You need to implement a fault-tolerant, scalable, soft, real-time system with requirements for high availability. It has to be event driven and react to external stimulus, load, and failure. It must always be responsive. You have heard many success stories that suggest Erlang is the right tool for the job. And indeed it is—but while Erlang is a powerful programming language, on its own, it’s not enough to group these features together and build complex reactive systems. To get the job done correctly, quickly, and efficiently, you also need middleware, reusable libraries, tools, design principles, and a programming model that tells you how to architect and distribute your system.
In this tutorial, we will look at the steps needed to design scalable and resilient systems. The lessons learnt apply to Erlang, but are in fact technology agnostic and could be applied to most stacks, including Scala/AKKA, Elixir/OTP and others.
We will focus on:
Distribution: This section covers how to break up your system into manageable microservices. How do you collect these micro services into nodes, which together form distributed architectural patterns, giving you your end-to-end system? What network connectivity do you use to let them communicate with each other?
Interfaces and state: This section covers how you define your service interfaces. What data and state do you distribute across your nodes, clusters, and data centers? And if requests fail across nodes, what is your recovery strategy?

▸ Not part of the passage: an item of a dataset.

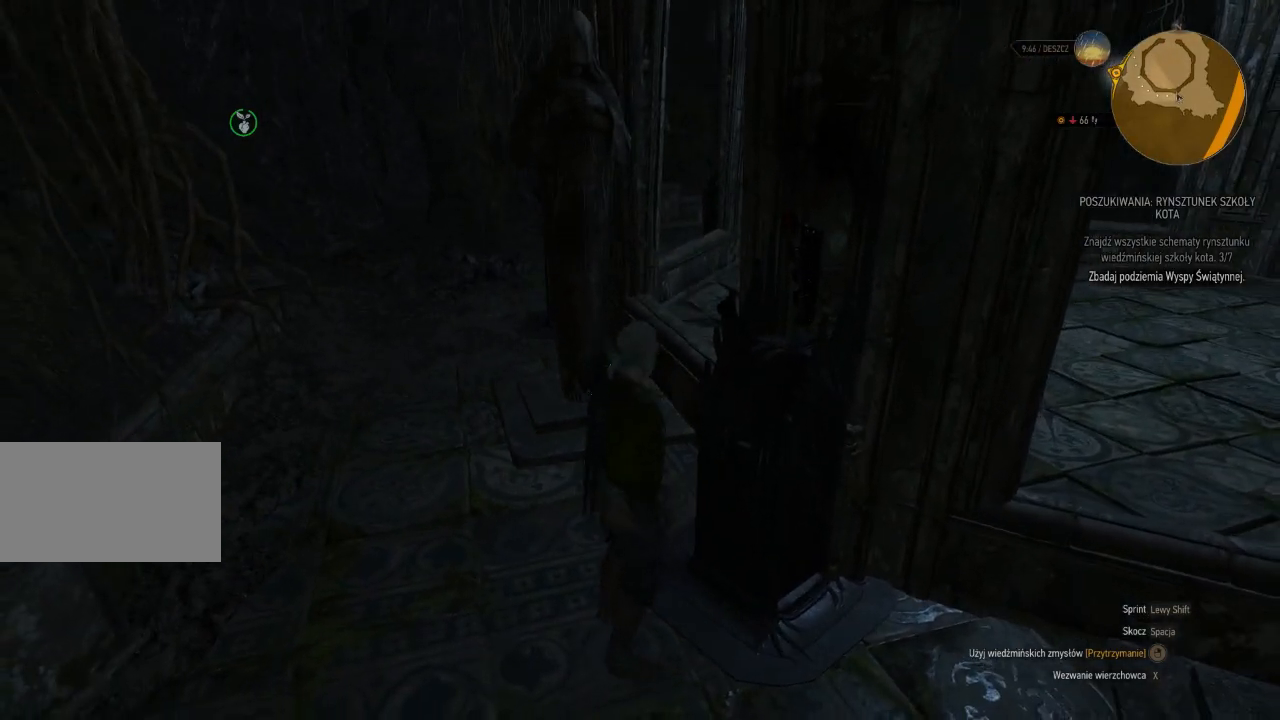
{"keys": ["a", "w"], "mouse": [], "events": []}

Availability: You need at least two computers to make a fault-tolerant system. When dealing with fault tolerance, you have to make decisions about resilience and reliability. This section covers techniques needed to make sure your system never fails and the trade-offs you need to make in your design.

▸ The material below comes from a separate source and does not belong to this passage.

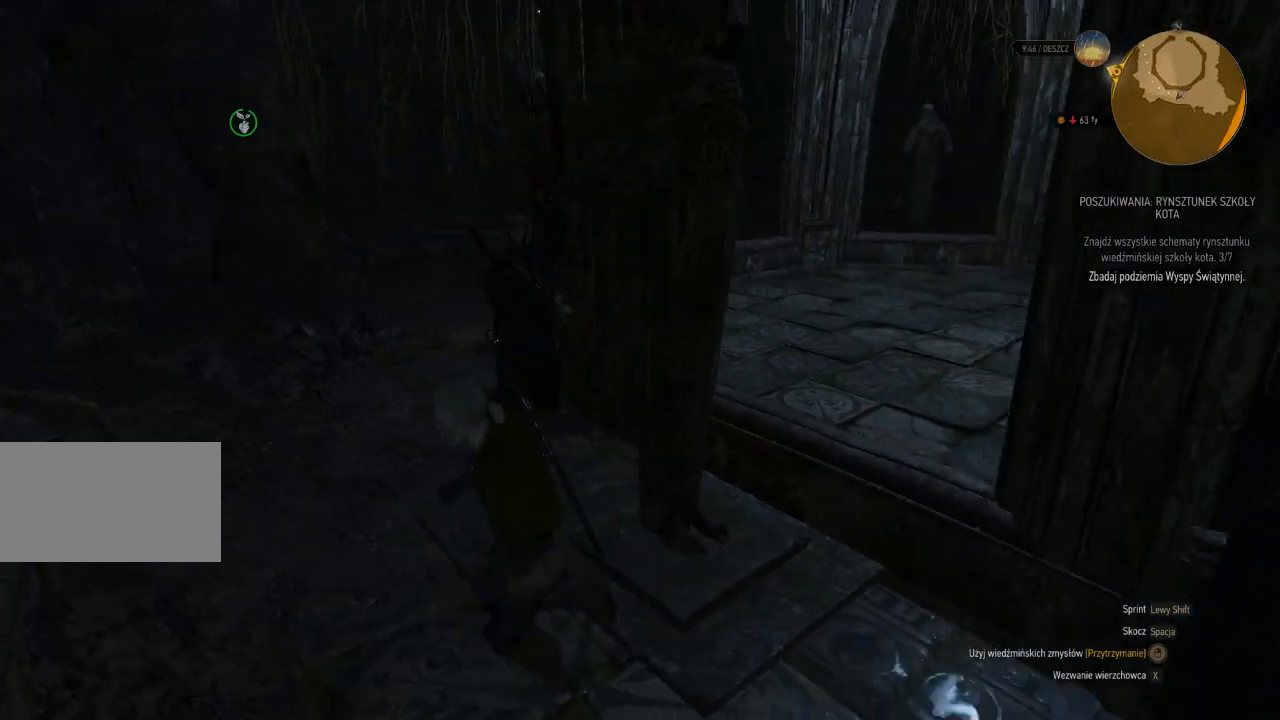
{"keys": ["w"], "mouse": [], "events": [[500, "a", "up"]]}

Scalability: When you picked your distributed pattern, decided how to distribute your data, and made choices on fault tolerance, resilience, and reliability, you also made trade-offs on scalability. This section covers the decisions you have to make and how they affect scalability, as well as how to deal with capacity planning, load regulation, and back pressure.
Visibility: This section covers the importance of visibility on both a business level and a system level. To achieve five-nines availability, you need preemptive support and automation. To trigger automation, you need to know the state of your system and be able to react to it as quickly as possible. This includes metrics, alarms, and notifications.